- _PROVIDED MATERIAL_:
· · · ·
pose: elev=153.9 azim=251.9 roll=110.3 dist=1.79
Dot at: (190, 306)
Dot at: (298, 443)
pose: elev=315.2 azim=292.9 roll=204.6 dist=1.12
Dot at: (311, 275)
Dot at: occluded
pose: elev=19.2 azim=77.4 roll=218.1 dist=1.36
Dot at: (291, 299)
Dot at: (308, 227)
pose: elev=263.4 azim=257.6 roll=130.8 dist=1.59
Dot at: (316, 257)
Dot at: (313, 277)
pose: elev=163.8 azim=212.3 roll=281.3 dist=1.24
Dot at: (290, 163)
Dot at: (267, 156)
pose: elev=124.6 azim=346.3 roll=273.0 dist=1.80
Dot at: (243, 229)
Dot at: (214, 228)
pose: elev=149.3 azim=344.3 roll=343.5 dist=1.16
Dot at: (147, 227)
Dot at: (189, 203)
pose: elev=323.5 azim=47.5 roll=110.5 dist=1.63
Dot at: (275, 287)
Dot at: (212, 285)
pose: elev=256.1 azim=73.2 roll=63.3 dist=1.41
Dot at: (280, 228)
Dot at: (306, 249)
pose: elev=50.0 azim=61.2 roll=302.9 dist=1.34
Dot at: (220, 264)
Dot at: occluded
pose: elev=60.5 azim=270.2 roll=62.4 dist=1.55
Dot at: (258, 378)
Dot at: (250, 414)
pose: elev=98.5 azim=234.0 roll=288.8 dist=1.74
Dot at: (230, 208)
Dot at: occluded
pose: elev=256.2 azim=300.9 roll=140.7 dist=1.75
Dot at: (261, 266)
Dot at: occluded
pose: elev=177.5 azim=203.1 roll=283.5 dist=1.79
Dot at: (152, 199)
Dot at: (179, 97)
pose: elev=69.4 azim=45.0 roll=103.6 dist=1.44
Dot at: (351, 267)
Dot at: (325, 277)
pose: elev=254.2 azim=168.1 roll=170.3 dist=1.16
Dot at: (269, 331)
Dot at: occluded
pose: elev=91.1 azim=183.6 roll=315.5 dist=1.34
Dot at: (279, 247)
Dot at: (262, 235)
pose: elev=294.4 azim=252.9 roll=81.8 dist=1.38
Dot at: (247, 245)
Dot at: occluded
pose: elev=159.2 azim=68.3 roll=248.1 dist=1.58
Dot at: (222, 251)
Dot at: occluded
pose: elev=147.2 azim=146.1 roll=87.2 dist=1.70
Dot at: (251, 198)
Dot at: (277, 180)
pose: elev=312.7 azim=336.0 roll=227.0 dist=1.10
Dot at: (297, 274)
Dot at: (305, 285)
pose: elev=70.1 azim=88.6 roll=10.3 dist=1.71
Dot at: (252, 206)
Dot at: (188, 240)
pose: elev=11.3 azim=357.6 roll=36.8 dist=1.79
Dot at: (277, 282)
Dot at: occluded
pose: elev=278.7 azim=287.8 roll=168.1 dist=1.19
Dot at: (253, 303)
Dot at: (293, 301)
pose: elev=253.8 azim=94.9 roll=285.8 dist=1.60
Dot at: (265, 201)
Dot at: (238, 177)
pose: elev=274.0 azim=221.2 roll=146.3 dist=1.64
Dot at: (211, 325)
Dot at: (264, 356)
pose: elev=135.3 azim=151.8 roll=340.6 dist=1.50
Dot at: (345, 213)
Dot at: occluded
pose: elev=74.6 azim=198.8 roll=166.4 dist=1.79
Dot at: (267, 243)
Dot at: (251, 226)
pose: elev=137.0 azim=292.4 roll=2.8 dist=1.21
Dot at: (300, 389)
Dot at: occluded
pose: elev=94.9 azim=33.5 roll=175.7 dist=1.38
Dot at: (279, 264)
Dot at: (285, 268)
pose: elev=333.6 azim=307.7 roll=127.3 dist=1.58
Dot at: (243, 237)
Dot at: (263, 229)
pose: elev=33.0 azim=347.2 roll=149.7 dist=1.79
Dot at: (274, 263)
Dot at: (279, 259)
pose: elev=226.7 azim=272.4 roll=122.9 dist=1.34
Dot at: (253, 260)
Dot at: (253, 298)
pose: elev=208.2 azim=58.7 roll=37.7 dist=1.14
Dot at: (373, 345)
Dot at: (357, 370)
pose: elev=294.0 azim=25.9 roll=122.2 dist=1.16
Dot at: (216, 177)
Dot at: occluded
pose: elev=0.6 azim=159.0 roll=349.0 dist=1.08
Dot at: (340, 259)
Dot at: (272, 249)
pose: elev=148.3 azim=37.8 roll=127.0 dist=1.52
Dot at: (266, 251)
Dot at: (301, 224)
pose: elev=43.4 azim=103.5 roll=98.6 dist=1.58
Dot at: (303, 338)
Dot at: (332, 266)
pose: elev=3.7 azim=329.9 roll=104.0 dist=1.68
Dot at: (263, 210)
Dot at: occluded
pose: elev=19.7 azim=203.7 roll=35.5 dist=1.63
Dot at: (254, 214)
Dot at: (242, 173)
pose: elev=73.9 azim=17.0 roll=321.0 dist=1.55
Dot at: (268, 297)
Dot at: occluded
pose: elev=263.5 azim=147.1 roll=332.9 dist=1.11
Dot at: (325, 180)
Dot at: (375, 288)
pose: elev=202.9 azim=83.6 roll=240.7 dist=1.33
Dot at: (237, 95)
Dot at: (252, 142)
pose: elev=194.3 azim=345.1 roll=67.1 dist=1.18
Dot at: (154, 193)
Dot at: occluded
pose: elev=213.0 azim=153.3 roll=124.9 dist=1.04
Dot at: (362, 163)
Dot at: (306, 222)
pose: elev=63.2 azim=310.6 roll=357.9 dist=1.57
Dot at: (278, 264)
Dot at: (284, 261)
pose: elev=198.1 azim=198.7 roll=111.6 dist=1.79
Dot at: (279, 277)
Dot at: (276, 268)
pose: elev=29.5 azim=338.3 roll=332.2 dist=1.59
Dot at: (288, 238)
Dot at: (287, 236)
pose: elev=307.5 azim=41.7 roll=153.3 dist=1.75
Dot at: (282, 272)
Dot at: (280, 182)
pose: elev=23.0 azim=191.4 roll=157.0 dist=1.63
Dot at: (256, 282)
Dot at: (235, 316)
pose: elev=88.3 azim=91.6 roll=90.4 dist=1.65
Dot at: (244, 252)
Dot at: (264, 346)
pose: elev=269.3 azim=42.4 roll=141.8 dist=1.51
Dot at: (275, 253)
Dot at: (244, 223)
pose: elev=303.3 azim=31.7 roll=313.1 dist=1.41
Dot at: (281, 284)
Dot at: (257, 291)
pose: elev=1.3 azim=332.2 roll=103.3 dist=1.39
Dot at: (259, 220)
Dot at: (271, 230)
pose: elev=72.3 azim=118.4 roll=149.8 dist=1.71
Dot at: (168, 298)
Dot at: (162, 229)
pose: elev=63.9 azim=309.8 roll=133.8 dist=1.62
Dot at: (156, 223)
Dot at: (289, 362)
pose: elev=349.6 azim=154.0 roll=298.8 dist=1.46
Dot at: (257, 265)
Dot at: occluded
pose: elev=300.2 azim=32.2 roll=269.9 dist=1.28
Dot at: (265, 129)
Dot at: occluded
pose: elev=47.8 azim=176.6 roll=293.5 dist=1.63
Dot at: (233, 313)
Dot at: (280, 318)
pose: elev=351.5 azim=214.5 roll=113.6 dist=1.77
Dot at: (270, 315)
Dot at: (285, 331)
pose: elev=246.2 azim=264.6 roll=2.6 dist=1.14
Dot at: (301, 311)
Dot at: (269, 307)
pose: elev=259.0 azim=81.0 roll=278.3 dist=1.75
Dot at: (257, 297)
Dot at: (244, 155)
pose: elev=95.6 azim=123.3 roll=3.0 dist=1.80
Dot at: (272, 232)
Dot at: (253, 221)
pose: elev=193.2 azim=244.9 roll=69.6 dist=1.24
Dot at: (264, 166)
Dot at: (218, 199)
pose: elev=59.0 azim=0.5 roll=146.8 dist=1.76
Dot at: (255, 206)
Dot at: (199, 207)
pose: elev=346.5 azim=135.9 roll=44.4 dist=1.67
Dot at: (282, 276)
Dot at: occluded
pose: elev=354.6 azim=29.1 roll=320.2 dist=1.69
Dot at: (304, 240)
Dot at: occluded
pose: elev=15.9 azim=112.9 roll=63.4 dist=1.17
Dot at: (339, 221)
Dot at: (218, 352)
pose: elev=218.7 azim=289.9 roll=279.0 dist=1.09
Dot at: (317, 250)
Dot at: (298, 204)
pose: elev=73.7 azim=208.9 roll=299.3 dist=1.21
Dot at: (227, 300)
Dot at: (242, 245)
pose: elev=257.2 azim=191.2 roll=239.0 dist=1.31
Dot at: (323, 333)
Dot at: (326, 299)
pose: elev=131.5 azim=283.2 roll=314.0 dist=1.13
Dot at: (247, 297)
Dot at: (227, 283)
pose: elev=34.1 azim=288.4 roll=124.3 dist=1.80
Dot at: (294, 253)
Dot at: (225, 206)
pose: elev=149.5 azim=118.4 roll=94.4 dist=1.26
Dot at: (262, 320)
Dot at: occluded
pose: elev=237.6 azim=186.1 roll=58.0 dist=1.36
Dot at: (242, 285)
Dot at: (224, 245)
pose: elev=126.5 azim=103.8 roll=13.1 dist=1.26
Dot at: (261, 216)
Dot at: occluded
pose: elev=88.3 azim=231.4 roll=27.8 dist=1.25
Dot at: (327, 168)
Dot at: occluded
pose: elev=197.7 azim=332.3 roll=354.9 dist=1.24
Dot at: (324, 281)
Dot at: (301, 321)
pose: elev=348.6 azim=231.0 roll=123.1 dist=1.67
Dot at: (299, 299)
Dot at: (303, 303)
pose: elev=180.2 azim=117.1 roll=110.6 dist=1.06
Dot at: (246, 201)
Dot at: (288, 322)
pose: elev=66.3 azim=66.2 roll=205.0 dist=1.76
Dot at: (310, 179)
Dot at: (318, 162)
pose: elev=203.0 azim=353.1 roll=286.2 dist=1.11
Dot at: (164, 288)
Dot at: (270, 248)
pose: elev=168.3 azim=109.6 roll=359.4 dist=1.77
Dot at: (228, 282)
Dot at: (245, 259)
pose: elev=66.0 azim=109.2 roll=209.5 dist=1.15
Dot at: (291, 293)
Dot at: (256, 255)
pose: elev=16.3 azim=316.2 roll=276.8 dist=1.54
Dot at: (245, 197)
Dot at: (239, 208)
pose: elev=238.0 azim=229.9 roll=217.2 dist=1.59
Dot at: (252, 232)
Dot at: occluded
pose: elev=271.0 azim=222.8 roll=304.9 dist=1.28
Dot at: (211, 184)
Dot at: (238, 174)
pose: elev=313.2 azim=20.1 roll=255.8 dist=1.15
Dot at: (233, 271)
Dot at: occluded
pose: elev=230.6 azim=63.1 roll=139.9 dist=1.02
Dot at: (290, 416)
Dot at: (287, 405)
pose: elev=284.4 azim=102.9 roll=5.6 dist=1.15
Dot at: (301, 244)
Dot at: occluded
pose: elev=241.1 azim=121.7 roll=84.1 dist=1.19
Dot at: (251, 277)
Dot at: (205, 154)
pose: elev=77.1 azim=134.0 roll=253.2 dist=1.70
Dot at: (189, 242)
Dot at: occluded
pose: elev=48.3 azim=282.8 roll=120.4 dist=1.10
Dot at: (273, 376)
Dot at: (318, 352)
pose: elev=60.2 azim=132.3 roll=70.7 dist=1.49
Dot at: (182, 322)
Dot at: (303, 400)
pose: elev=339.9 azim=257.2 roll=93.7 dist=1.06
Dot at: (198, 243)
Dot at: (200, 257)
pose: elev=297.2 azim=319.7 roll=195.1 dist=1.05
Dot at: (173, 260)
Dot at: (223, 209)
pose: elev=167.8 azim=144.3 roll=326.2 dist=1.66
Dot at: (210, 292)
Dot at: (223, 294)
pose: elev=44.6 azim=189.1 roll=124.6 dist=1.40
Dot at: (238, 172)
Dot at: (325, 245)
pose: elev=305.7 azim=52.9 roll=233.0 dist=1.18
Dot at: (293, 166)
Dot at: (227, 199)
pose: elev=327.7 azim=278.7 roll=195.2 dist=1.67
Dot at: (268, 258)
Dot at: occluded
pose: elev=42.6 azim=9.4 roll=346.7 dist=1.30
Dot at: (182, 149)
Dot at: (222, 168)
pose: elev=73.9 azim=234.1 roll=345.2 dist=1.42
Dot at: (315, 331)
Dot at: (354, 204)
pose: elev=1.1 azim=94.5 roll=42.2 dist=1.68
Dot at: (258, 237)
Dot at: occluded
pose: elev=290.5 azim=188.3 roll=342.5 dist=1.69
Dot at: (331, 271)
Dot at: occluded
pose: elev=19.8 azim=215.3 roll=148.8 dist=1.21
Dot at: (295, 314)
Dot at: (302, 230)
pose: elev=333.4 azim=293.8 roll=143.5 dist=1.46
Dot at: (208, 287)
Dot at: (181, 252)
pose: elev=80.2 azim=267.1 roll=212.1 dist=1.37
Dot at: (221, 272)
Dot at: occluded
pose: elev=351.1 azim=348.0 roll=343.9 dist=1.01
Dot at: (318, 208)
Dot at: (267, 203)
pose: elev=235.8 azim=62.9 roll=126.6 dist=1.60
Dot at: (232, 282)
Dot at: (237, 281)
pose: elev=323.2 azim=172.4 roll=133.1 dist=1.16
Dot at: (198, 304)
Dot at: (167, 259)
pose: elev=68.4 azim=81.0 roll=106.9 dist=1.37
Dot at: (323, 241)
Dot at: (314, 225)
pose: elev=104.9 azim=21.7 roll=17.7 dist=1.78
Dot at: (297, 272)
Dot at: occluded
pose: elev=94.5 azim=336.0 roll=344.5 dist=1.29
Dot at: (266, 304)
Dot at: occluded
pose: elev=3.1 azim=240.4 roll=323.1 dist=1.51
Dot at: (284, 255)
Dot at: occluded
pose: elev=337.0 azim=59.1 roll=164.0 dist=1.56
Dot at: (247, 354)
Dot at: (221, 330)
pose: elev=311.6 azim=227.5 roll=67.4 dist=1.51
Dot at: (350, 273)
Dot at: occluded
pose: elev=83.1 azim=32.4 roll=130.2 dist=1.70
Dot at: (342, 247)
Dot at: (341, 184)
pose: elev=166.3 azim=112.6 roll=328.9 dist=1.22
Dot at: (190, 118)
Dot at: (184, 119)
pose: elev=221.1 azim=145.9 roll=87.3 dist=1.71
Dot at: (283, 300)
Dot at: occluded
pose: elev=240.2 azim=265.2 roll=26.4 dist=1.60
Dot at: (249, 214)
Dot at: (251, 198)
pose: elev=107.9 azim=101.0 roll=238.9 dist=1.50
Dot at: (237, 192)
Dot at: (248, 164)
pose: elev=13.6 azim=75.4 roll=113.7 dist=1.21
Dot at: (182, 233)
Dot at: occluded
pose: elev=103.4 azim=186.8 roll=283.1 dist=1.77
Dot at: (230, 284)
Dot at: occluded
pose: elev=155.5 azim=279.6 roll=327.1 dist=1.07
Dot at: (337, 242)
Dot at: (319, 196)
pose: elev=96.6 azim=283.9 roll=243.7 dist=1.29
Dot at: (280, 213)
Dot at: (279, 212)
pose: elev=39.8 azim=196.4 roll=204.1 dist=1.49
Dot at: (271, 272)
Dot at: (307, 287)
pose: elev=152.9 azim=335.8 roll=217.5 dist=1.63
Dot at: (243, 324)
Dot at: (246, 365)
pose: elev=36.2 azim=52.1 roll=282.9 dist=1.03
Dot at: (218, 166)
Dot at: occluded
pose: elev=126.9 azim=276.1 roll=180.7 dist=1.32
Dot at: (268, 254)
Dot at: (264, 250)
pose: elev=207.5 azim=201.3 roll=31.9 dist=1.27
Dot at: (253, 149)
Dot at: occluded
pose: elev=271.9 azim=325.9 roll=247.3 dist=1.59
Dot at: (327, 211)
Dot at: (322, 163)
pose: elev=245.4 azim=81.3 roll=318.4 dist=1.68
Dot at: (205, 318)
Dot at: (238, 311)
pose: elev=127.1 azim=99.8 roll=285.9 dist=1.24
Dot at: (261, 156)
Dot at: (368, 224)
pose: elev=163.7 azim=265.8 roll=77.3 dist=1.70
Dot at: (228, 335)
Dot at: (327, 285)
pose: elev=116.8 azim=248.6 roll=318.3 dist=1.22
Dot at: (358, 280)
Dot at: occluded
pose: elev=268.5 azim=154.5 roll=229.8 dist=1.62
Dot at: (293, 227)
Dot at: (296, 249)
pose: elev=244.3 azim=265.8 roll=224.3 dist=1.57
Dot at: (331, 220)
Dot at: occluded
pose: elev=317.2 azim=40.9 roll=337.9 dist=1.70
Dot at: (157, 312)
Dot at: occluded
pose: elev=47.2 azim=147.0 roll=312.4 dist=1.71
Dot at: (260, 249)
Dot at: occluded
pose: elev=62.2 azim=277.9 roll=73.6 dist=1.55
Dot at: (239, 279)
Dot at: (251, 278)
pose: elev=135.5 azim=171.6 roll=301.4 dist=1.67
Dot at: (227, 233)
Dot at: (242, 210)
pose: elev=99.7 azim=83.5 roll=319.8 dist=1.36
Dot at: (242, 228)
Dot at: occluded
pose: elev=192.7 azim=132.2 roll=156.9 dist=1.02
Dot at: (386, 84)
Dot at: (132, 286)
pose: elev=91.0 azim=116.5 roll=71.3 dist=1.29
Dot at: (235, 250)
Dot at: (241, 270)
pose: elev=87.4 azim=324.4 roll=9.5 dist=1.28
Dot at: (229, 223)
· · · ·
- _WHAT YOU SHOULD DO_: Return, verbatim, every line from the one containing "pose: elev=237.6 azim=186.1" through the one containing "Dot at: (325, 245)", including both of those lines.

- _TASK RESPONSE_:
pose: elev=237.6 azim=186.1 roll=58.0 dist=1.36
Dot at: (242, 285)
Dot at: (224, 245)
pose: elev=126.5 azim=103.8 roll=13.1 dist=1.26
Dot at: (261, 216)
Dot at: occluded
pose: elev=88.3 azim=231.4 roll=27.8 dist=1.25
Dot at: (327, 168)
Dot at: occluded
pose: elev=197.7 azim=332.3 roll=354.9 dist=1.24
Dot at: (324, 281)
Dot at: (301, 321)
pose: elev=348.6 azim=231.0 roll=123.1 dist=1.67
Dot at: (299, 299)
Dot at: (303, 303)
pose: elev=180.2 azim=117.1 roll=110.6 dist=1.06
Dot at: (246, 201)
Dot at: (288, 322)
pose: elev=66.3 azim=66.2 roll=205.0 dist=1.76
Dot at: (310, 179)
Dot at: (318, 162)
pose: elev=203.0 azim=353.1 roll=286.2 dist=1.11
Dot at: (164, 288)
Dot at: (270, 248)
pose: elev=168.3 azim=109.6 roll=359.4 dist=1.77
Dot at: (228, 282)
Dot at: (245, 259)
pose: elev=66.0 azim=109.2 roll=209.5 dist=1.15
Dot at: (291, 293)
Dot at: (256, 255)
pose: elev=16.3 azim=316.2 roll=276.8 dist=1.54
Dot at: (245, 197)
Dot at: (239, 208)
pose: elev=238.0 azim=229.9 roll=217.2 dist=1.59
Dot at: (252, 232)
Dot at: occluded
pose: elev=271.0 azim=222.8 roll=304.9 dist=1.28
Dot at: (211, 184)
Dot at: (238, 174)
pose: elev=313.2 azim=20.1 roll=255.8 dist=1.15
Dot at: (233, 271)
Dot at: occluded
pose: elev=230.6 azim=63.1 roll=139.9 dist=1.02
Dot at: (290, 416)
Dot at: (287, 405)
pose: elev=284.4 azim=102.9 roll=5.6 dist=1.15
Dot at: (301, 244)
Dot at: occluded
pose: elev=241.1 azim=121.7 roll=84.1 dist=1.19
Dot at: (251, 277)
Dot at: (205, 154)
pose: elev=77.1 azim=134.0 roll=253.2 dist=1.70
Dot at: (189, 242)
Dot at: occluded
pose: elev=48.3 azim=282.8 roll=120.4 dist=1.10
Dot at: (273, 376)
Dot at: (318, 352)
pose: elev=60.2 azim=132.3 roll=70.7 dist=1.49
Dot at: (182, 322)
Dot at: (303, 400)
pose: elev=339.9 azim=257.2 roll=93.7 dist=1.06
Dot at: (198, 243)
Dot at: (200, 257)
pose: elev=297.2 azim=319.7 roll=195.1 dist=1.05
Dot at: (173, 260)
Dot at: (223, 209)
pose: elev=167.8 azim=144.3 roll=326.2 dist=1.66
Dot at: (210, 292)
Dot at: (223, 294)
pose: elev=44.6 azim=189.1 roll=124.6 dist=1.40
Dot at: (238, 172)
Dot at: (325, 245)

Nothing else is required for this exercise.